**PROBLEM REQUIREMENTS:**
Reproduce the data below, substituting "catalog" for each occurrence of "catalogue" and leaving every other character unchanged.

Saved data entries
* Start *

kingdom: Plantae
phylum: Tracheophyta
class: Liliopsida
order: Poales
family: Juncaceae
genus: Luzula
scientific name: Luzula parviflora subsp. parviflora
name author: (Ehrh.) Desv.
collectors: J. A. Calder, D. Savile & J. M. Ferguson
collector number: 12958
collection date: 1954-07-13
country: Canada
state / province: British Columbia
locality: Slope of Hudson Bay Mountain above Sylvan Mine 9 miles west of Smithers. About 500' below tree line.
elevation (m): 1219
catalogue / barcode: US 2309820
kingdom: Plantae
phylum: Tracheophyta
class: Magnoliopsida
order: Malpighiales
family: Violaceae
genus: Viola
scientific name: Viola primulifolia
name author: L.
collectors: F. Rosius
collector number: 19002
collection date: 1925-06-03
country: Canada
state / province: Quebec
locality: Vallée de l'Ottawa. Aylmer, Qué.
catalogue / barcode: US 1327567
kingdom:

* End *

**WRITTEN RESPONSE:**
kingdom: Plantae
phylum: Tracheophyta
class: Liliopsida
order: Poales
family: Juncaceae
genus: Luzula
scientific name: Luzula parviflora subsp. parviflora
name author: (Ehrh.) Desv.
collectors: J. A. Calder, D. Savile & J. M. Ferguson
collector number: 12958
collection date: 1954-07-13
country: Canada
state / province: British Columbia
locality: Slope of Hudson Bay Mountain above Sylvan Mine 9 miles west of Smithers. About 500' below tree line.
elevation (m): 1219
catalog / barcode: US 2309820
kingdom: Plantae
phylum: Tracheophyta
class: Magnoliopsida
order: Malpighiales
family: Violaceae
genus: Viola
scientific name: Viola primulifolia
name author: L.
collectors: F. Rosius
collector number: 19002
collection date: 1925-06-03
country: Canada
state / province: Quebec
locality: Vallée de l'Ottawa. Aylmer, Qué.
catalog / barcode: US 1327567
kingdom:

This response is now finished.